_Prompt:_
The records are to be repeated in full. Every line must match.

+++ Records +++

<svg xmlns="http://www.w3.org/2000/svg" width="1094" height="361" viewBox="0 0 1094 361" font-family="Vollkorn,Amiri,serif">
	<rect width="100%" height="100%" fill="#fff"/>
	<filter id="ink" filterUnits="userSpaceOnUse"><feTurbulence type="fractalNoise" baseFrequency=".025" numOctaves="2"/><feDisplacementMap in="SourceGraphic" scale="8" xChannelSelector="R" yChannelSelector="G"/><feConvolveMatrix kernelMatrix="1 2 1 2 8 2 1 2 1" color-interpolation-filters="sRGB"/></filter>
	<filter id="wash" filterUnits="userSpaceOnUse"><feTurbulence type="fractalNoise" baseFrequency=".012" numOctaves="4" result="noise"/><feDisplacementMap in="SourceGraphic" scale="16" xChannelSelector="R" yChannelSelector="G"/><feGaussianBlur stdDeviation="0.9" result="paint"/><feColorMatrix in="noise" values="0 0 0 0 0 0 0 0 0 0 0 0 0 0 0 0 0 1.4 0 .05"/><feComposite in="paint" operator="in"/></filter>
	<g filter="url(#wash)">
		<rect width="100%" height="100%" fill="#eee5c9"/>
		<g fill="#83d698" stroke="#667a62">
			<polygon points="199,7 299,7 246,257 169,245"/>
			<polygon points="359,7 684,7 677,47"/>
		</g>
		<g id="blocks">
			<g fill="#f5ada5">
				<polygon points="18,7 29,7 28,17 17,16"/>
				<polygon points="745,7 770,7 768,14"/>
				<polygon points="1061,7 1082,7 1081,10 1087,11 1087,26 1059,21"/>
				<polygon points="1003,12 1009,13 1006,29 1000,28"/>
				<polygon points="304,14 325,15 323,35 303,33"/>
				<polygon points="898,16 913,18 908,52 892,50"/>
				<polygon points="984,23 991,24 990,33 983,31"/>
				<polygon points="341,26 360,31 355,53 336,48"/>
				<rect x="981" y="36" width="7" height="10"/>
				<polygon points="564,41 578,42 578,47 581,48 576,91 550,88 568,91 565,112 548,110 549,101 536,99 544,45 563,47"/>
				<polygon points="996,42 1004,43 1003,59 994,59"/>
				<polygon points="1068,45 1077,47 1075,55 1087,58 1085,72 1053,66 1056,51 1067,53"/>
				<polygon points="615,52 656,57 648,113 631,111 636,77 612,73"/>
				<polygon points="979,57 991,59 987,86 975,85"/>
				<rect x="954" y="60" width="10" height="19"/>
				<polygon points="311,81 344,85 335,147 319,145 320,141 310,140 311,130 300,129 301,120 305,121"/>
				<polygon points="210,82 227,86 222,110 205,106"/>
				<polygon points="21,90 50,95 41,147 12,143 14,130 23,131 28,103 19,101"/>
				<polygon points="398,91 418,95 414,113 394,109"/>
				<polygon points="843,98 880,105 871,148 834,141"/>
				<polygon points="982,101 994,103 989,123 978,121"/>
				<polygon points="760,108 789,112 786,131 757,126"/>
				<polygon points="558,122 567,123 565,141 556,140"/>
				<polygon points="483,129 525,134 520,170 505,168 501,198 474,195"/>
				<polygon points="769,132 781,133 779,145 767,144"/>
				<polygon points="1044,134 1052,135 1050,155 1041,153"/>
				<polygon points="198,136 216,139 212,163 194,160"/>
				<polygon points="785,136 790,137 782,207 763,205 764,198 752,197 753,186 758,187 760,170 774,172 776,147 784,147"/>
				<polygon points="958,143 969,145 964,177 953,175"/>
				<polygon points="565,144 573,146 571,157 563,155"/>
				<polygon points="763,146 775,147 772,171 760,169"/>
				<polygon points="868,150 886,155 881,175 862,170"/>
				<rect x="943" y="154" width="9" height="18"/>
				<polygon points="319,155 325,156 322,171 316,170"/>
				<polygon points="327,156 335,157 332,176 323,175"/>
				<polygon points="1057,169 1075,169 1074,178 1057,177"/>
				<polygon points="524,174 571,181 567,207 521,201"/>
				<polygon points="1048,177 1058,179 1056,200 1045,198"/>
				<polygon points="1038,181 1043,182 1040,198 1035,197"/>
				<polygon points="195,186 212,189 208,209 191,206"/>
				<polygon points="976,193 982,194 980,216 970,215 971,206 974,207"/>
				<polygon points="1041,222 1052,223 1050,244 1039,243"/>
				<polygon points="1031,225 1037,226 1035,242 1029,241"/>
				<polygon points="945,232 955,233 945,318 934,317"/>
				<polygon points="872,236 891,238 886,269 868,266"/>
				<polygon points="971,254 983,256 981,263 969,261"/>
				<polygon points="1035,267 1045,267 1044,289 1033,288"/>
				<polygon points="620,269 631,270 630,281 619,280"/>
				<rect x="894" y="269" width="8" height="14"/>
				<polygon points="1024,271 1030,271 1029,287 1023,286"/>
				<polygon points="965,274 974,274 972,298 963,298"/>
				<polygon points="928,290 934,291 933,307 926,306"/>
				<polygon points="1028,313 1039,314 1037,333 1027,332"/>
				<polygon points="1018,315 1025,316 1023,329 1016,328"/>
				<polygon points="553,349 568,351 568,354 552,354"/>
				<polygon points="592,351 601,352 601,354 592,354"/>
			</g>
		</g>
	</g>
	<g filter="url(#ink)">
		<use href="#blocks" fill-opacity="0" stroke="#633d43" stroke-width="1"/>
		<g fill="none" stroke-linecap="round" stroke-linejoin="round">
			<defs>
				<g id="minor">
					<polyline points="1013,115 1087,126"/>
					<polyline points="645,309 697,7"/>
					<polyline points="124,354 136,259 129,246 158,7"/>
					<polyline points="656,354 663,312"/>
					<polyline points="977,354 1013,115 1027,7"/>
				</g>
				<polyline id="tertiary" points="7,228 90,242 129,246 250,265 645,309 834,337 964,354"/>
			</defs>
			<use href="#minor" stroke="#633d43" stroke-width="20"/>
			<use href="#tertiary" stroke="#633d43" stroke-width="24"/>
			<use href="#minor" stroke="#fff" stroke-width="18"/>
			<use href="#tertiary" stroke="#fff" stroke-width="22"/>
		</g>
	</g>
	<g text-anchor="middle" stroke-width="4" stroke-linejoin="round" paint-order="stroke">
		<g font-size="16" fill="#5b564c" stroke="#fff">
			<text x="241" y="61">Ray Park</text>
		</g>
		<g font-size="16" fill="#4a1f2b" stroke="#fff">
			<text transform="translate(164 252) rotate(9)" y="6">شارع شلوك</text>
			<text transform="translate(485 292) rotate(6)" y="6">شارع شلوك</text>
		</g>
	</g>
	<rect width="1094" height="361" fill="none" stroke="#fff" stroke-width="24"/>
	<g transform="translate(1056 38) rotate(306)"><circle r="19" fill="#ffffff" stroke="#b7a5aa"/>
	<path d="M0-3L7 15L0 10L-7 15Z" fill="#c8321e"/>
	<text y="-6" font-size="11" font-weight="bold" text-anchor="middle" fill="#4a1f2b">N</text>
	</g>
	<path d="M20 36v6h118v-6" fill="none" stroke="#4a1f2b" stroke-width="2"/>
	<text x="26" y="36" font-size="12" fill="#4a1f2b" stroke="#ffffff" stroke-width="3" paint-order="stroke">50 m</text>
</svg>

+++

_Response below:_
<svg xmlns="http://www.w3.org/2000/svg" width="1094" height="361" viewBox="0 0 1094 361" font-family="Vollkorn,Amiri,serif">
	<rect width="100%" height="100%" fill="#fff"/>
	<filter id="ink" filterUnits="userSpaceOnUse"><feTurbulence type="fractalNoise" baseFrequency=".025" numOctaves="2"/><feDisplacementMap in="SourceGraphic" scale="8" xChannelSelector="R" yChannelSelector="G"/><feConvolveMatrix kernelMatrix="1 2 1 2 8 2 1 2 1" color-interpolation-filters="sRGB"/></filter>
	<filter id="wash" filterUnits="userSpaceOnUse"><feTurbulence type="fractalNoise" baseFrequency=".012" numOctaves="4" result="noise"/><feDisplacementMap in="SourceGraphic" scale="16" xChannelSelector="R" yChannelSelector="G"/><feGaussianBlur stdDeviation="0.9" result="paint"/><feColorMatrix in="noise" values="0 0 0 0 0 0 0 0 0 0 0 0 0 0 0 0 0 1.4 0 .05"/><feComposite in="paint" operator="in"/></filter>
	<g filter="url(#wash)">
		<rect width="100%" height="100%" fill="#eee5c9"/>
		<g fill="#83d698" stroke="#667a62">
			<polygon points="199,7 299,7 246,257 169,245"/>
			<polygon points="359,7 684,7 677,47"/>
		</g>
		<g id="blocks">
			<g fill="#f5ada5">
				<polygon points="18,7 29,7 28,17 17,16"/>
				<polygon points="745,7 770,7 768,14"/>
				<polygon points="1061,7 1082,7 1081,10 1087,11 1087,26 1059,21"/>
				<polygon points="1003,12 1009,13 1006,29 1000,28"/>
				<polygon points="304,14 325,15 323,35 303,33"/>
				<polygon points="898,16 913,18 908,52 892,50"/>
				<polygon points="984,23 991,24 990,33 983,31"/>
				<polygon points="341,26 360,31 355,53 336,48"/>
				<rect x="981" y="36" width="7" height="10"/>
				<polygon points="564,41 578,42 578,47 581,48 576,91 550,88 568,91 565,112 548,110 549,101 536,99 544,45 563,47"/>
				<polygon points="996,42 1004,43 1003,59 994,59"/>
				<polygon points="1068,45 1077,47 1075,55 1087,58 1085,72 1053,66 1056,51 1067,53"/>
				<polygon points="615,52 656,57 648,113 631,111 636,77 612,73"/>
				<polygon points="979,57 991,59 987,86 975,85"/>
				<rect x="954" y="60" width="10" height="19"/>
				<polygon points="311,81 344,85 335,147 319,145 320,141 310,140 311,130 300,129 301,120 305,121"/>
				<polygon points="210,82 227,86 222,110 205,106"/>
				<polygon points="21,90 50,95 41,147 12,143 14,130 23,131 28,103 19,101"/>
				<polygon points="398,91 418,95 414,113 394,109"/>
				<polygon points="843,98 880,105 871,148 834,141"/>
				<polygon points="982,101 994,103 989,123 978,121"/>
				<polygon points="760,108 789,112 786,131 757,126"/>
				<polygon points="558,122 567,123 565,141 556,140"/>
				<polygon points="483,129 525,134 520,170 505,168 501,198 474,195"/>
				<polygon points="769,132 781,133 779,145 767,144"/>
				<polygon points="1044,134 1052,135 1050,155 1041,153"/>
				<polygon points="198,136 216,139 212,163 194,160"/>
				<polygon points="785,136 790,137 782,207 763,205 764,198 752,197 753,186 758,187 760,170 774,172 776,147 784,147"/>
				<polygon points="958,143 969,145 964,177 953,175"/>
				<polygon points="565,144 573,146 571,157 563,155"/>
				<polygon points="763,146 775,147 772,171 760,169"/>
				<polygon points="868,150 886,155 881,175 862,170"/>
				<rect x="943" y="154" width="9" height="18"/>
				<polygon points="319,155 325,156 322,171 316,170"/>
				<polygon points="327,156 335,157 332,176 323,175"/>
				<polygon points="1057,169 1075,169 1074,178 1057,177"/>
				<polygon points="524,174 571,181 567,207 521,201"/>
				<polygon points="1048,177 1058,179 1056,200 1045,198"/>
				<polygon points="1038,181 1043,182 1040,198 1035,197"/>
				<polygon points="195,186 212,189 208,209 191,206"/>
				<polygon points="976,193 982,194 980,216 970,215 971,206 974,207"/>
				<polygon points="1041,222 1052,223 1050,244 1039,243"/>
				<polygon points="1031,225 1037,226 1035,242 1029,241"/>
				<polygon points="945,232 955,233 945,318 934,317"/>
				<polygon points="872,236 891,238 886,269 868,266"/>
				<polygon points="971,254 983,256 981,263 969,261"/>
				<polygon points="1035,267 1045,267 1044,289 1033,288"/>
				<polygon points="620,269 631,270 630,281 619,280"/>
				<rect x="894" y="269" width="8" height="14"/>
				<polygon points="1024,271 1030,271 1029,287 1023,286"/>
				<polygon points="965,274 974,274 972,298 963,298"/>
				<polygon points="928,290 934,291 933,307 926,306"/>
				<polygon points="1028,313 1039,314 1037,333 1027,332"/>
				<polygon points="1018,315 1025,316 1023,329 1016,328"/>
				<polygon points="553,349 568,351 568,354 552,354"/>
				<polygon points="592,351 601,352 601,354 592,354"/>
			</g>
		</g>
	</g>
	<g filter="url(#ink)">
		<use href="#blocks" fill-opacity="0" stroke="#633d43" stroke-width="1"/>
		<g fill="none" stroke-linecap="round" stroke-linejoin="round">
			<defs>
				<g id="minor">
					<polyline points="1013,115 1087,126"/>
					<polyline points="645,309 697,7"/>
					<polyline points="124,354 136,259 129,246 158,7"/>
					<polyline points="656,354 663,312"/>
					<polyline points="977,354 1013,115 1027,7"/>
				</g>
				<polyline id="tertiary" points="7,228 90,242 129,246 250,265 645,309 834,337 964,354"/>
			</defs>
			<use href="#minor" stroke="#633d43" stroke-width="20"/>
			<use href="#tertiary" stroke="#633d43" stroke-width="24"/>
			<use href="#minor" stroke="#fff" stroke-width="18"/>
			<use href="#tertiary" stroke="#fff" stroke-width="22"/>
		</g>
	</g>
	<g text-anchor="middle" stroke-width="4" stroke-linejoin="round" paint-order="stroke">
		<g font-size="16" fill="#5b564c" stroke="#fff">
			<text x="241" y="61">Ray Park</text>
		</g>
		<g font-size="16" fill="#4a1f2b" stroke="#fff">
			<text transform="translate(164 252) rotate(9)" y="6">شارع شلوك</text>
			<text transform="translate(485 292) rotate(6)" y="6">شارع شلوك</text>
		</g>
	</g>
	<rect width="1094" height="361" fill="none" stroke="#fff" stroke-width="24"/>
	<g transform="translate(1056 38) rotate(306)"><circle r="19" fill="#ffffff" stroke="#b7a5aa"/>
	<path d="M0-3L7 15L0 10L-7 15Z" fill="#c8321e"/>
	<text y="-6" font-size="11" font-weight="bold" text-anchor="middle" fill="#4a1f2b">N</text>
	</g>
	<path d="M20 36v6h118v-6" fill="none" stroke="#4a1f2b" stroke-width="2"/>
	<text x="26" y="36" font-size="12" fill="#4a1f2b" stroke="#ffffff" stroke-width="3" paint-order="stroke">50 m</text>
</svg>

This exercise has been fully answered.